Akmal memastikan Kemendagri menurunkan tim untuk membantu menyelesaikan persoalan di daerah. Termasuk penyelesaian NPHD. “Kita pasti turun. Cuma, apakah kalau turun menyelesaikan masalah. Kan belum tentu. Karena yang punya uang pemda,” imbuhnya.

Meski begitu, Kemendagri masih berupaya melakukan lobi dan membujuk pemda agar mau duduk bersama KPU. Tujuannya menyelesaikan pembahasan anggaran pilkada serentak 2020. “Kami hanya membujuk pemda. Kalau lobi-lobi kan ada maju sedikit, mundur sedikit,” ucapnya.

Terpisah, Komisioner KPU Pramono Ubaid Tanthowi mengatakan Pemda tidak bisa seenaknya mematok anggaran NPHD tanpa persetujuan penyelenggara pemilu di daerah. Alasannya, ketidakcukupan anggaran akan menjadi hal serius dalam penyelenggaran Pilkada Serentak 2020 mendatang. “Jadi tidak bisa pemda mematok angka segitu. Harus ada pembicaraan dengan KPU daerah. Atau mungkin menggandeng Kemendagri terkait penggunaan anggaran dari pos lain,” kata Pramono.

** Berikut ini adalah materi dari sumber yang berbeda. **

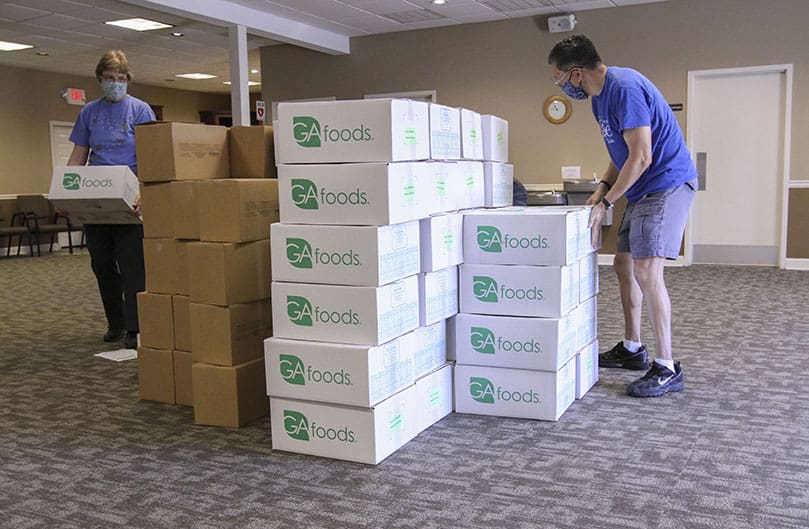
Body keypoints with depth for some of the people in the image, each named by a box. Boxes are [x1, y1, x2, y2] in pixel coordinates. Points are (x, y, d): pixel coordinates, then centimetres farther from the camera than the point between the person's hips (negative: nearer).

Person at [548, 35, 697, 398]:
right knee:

Menurutnya, pemda dan KPU daerah yang belum menandatangani NPHD perlu melakukan komunikasi intensif. Alasannya, tahapan pilkada segera dimulai. Dibutuhkan anggaran yang cukup agar seluruh tahapan berjalan baik.

KPU RI menyebut masih ada lima daerah yang belum meneken NPHD. Lima daerah tersebut asalah Kabupaten Solok, Solok Selatan, dan Tanah Datar yang sama-sama di Provinsi Sumatra Barat, serta Simalungun (Sumatera Utara) dan Pangkajene Kepulauan (Sulawesi Selatan).